====== Given records

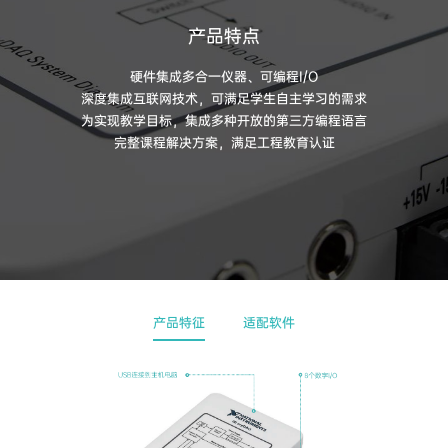
产品特点
硬件集成多合一仪器、可编程I/O
深度集成互联网技术，可满足学生自主学习的需求
为实现教学目标，集成多种开放的第三方编程语言
完整课程解决方案，满足工程教育认证
产品特征
适配软件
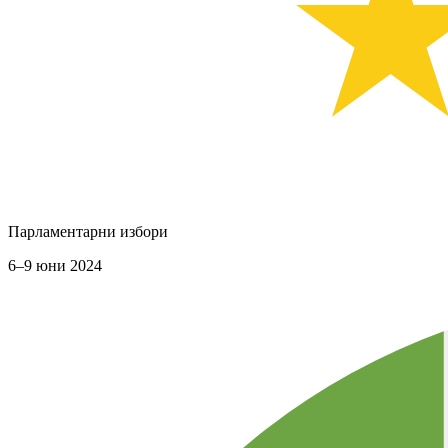
Парламентарни избори
6–9 юни 2024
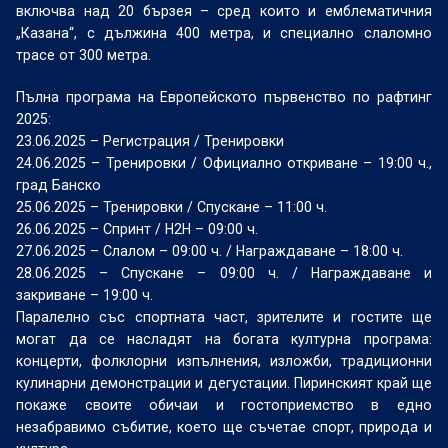
включва над 20 бързея – сред които и емблематичния
„Казана“, с дължина 400 метра, и специално слаломно
трасе от 300 метра.
Пълна програма на Европейското първенство по рафтинг
2025:
23.06.2025 – Регистрация / Тренировки
24.06.2025 – Тренировки / Официално откриване – 19:00 ч.,
град Банско
25.06.2025 – Тренировки / Спускане – 11:00 ч.
26.06.2025 – Спринт / H2H – 09:00 ч.
27.06.2025 – Слалом – 09:00 ч. / Награждаване – 18:00 ч.
28.06.2025 – Спускане – 09:00 ч. / Награждаване и
закриване – 19:00 ч.
Паралелно със спортната част, зрителите и гостите ще
могат да се насладят на богата културна програма:
концерти, фолклорни изпълнения, изложби, традиционни
кулинарни демонстрации и дегустации. Пиринският край ще
покаже своите обичаи и гостоприемство в едно
незабравимо събитие, което ще съчетае спорт, природа и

============

Exercise:
Copy out everything from the start of the items down through the line containing "6–9 юни 2024", leaving out the pictures.

Answer section:
产品特点
硬件集成多合一仪器、可编程I/O
深度集成互联网技术，可满足学生自主学习的需求
为实现教学目标，集成多种开放的第三方编程语言
完整课程解决方案，满足工程教育认证
产品特征
适配软件
Парламентарни избори
6–9 юни 2024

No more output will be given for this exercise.